Everything in the entries except the pictures must be duplicated exactly.
*** Block opens ***
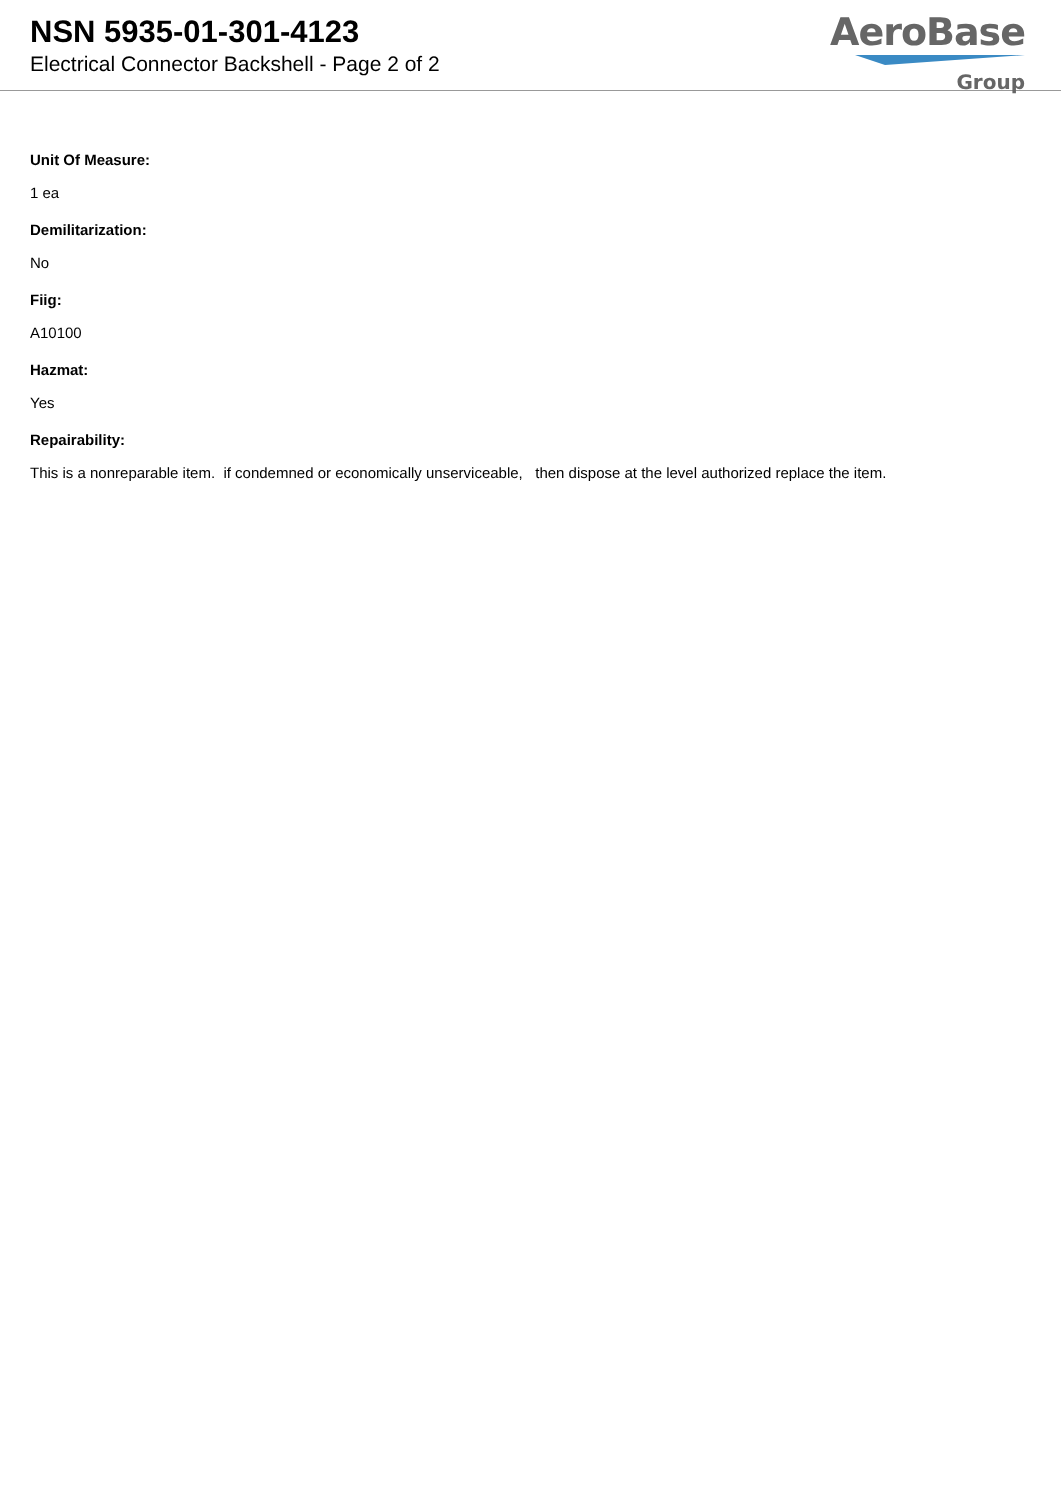NSN 5935-01-301-4123
Electrical Connector Backshell - Page 2 of 2
AeroBase
Group
Unit Of Measure:
1 ea
Demilitarization:
No
Fiig:
A10100
Hazmat:
Yes
Repairability:
This is a nonreparable item. if condemned or economically unserviceable, then dispose at the level authorized replace the item.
*** Block closes ***
_Result of the exercise_
NSN 5935-01-301-4123
Electrical Connector Backshell - Page 2 of 2
AeroBase
Group
Unit Of Measure:
1 ea
Demilitarization:
No
Fiig:
A10100
Hazmat:
Yes
Repairability:
This is a nonreparable item. if condemned or economically unserviceable, then dispose at the level authorized replace the item.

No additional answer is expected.